O tym, jak dużym problemem bywa urządzenie małej łazienki, nie będę wam pisać. Poruszałam ten temat wiele razy, więc nie będę was zamęczać. W ostatnim poście pisałam wam o prysznicu – jaki najlepiej wybrać do małej łazienki tak, aby nie przytłoczył wnętrza, a wręcz przeciwnie – optycznie je powiększył. Dziś pomyślimy o sedes. Jak wiadomo jest on niezbędnym elementem wyposażenia łazienki. Ten do małej łazienki, musi być odpowiednio dobrany. Jaki lepiej wybrać – podwieszany, a może tradycyjny stojący?

Wiszące miski ustępowe

Miski ustępowe to rozwiązanie, które cieszy się ogromną popularnością. Są bardzo estetyczne i funkcjonalne. Mocowane są na stelażach ukrytych w ścianie, dzięki czemu instalacje i zbiornik na wodę są niewidoczne. Takie wiszące miski ustępowe nie obciążają nadto wnętrza i pozwalają optycznie je powiększyć. Dodatkowo, dzięki nim łatwiej utrzymać w łazience idealną czystość. Planując sedes wiszący w małej łazience, należy jednak pamiętać, że do długości miski trzeba dodać szerokość stelaża (od 12 cm) i płyty gipsowo-kartonowej do obudowy – razem ok. 20 cm.

Kompakty stojące

Kompakt stojący to tradycyjna miska ustępowa stanowiąca całość ze zbiornikiem wody. Zwykle ma około 67-70 cm długości i 35-37 cm szerokości.
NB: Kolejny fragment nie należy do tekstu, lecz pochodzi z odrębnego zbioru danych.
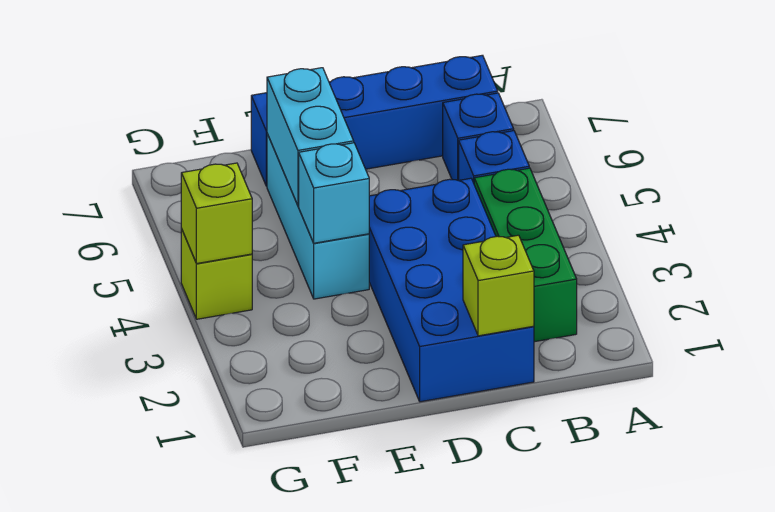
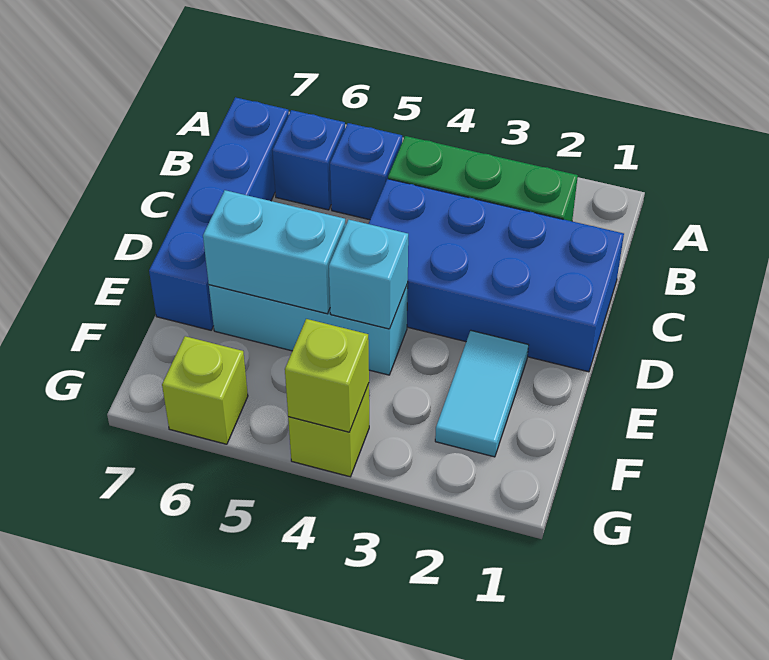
lime brick C1 level 2 -> lime brick G6 level 1
none -> cyan tile E2:F2 level 1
Modele starsze zajmują dość sporo miejsca, przez co sprawiają, że łazienka staje się niewygodna. Warto jednak rozejrzeć się za modelami zaprojektowanymi do małych łazienek, których nie brakuje w ofercie wielu renomowanych marek. Takie kompakty mają już od 60 cm długości. Można też wybrać rozwiązania mieszane: kompakt wiszący albo  miskę ustępową stojącą ze spłuczką chowaną w ścianie.